We’re a very narcissistic generation and Tumblr is probably one of the most famous teenage narcissist kingdoms. Social networks push us to “share” everything. This idea of “sharing” is not harmless. This new generation has a very different relationship to privacy. Crying in front of a webcam is just the logical extension of what’s happening on the Web today (which is also an extension of the reality television). I think that mentalities are changing. I love that people are not ashamed of being weak. The Internet has the power of showing the “human condition,” like never before. And I find it very fascinating.
DD: Do you know any of the women in the videos?
DM: I don’t know them IRL (in real life), but I know some girls through Tumblr and Facebook. I follow their blogs and they follow mine. I don’t “know” them, but I know from them what they want to share with the Internet.
DD: What was it about Laurel Nakadate 365 days: a catalogue of tears that inspired you to make the blog a reality?
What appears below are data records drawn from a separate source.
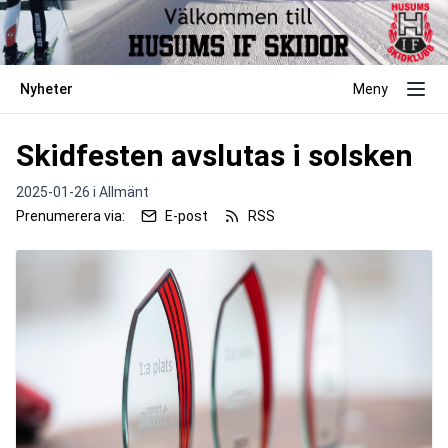
Nyheter
Meny
Skidfesten avslutas i solsken
2025-01-26 i
Allmänt
Prenumerera via:
E-post
RSS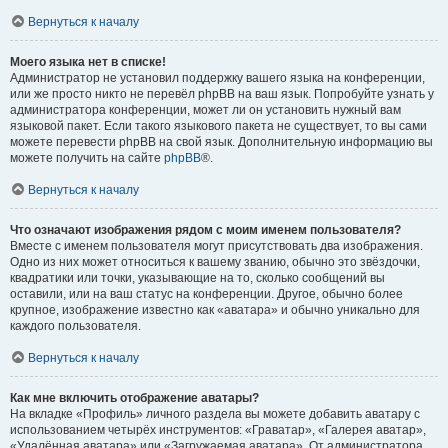
Вернуться к началу
Моего языка нет в списке!
Администратор не установил поддержку вашего языка на конференции,
или же просто никто не перевёл phpBB на ваш язык. Попробуйте узнать у
администратора конференции, может ли он установить нужный вам
языковой пакет. Если такого языкового пакета не существует, то вы сами
можете перевести phpBB на свой язык. Дополнительную информацию вы
можете получить на сайте
phpBB
®.
Вернуться к началу
Что означают изображения рядом с моим именем пользователя?
Вместе с именем пользователя могут присутствовать два изображения.
Одно из них может относиться к вашему званию, обычно это звёздочки,
квадратики или точки, указывающие на то, сколько сообщений вы
оставили, или на ваш статус на конференции. Другое, обычно более
крупное, изображение известно как «аватара» и обычно уникально для
каждого пользователя.
Вернуться к началу
Как мне включить отображение аватары?
На вкладке «Профиль» личного раздела вы можете добавить аватару с
использованием четырёх инструментов: «Граватар», «Галерея аватар»,
«Удалённая аватара» или «Загружаемая аватара». От администратора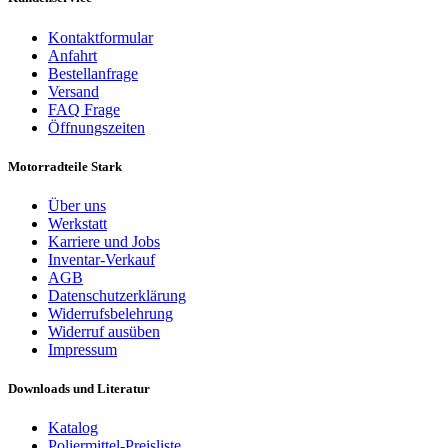
Kontaktformular
Anfahrt
Bestellanfrage
Versand
FAQ Frage
Öffnungszeiten
Motorradteile Stark
Über uns
Werkstatt
Karriere und Jobs
Inventar-Verkauf
AGB
Datenschutzerklärung
Widerrufsbelehrung
Widerruf ausüben
Impressum
Downloads und Literatur
Katalog
Poliermittel-Preisliste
DM: I went to see her exhibition a year ago in New York, at the MOMA PS1, and I just fell in love with the project. I don’t think that sadness is a well-depicted emotion in the media and art. When artists try to depict sadness it’s never really literal; it’s never “in your face.” It always has to be metaphorical or poetic. I don’t think we should always make sadness look pretty. It’s not! It’s tears, snivel, and red faces. I just loved the simplicity of Laurel Nakadate’s work, the reality of it, the reality of being desperate and sad girl in 2011. Somehow I felt very close to her. I thought that it was very clever of her, to believe that her self-absorbed sadness could interest other people. People are curious and creepy. Which made me think, that with the actual Internet climate, the idea could spread and that it would be interesting to make a collaborative project and to “collect sadness.”
DD: Any last thoughts on the blog and its message?
DM: I hope the project will grow. I’d like to take this take this “Internet substance” and to showcase it out of the Internet, in a gallery or in a festival. I think it would be pretty powerful to have all these videos running at the same time on a huge white wall.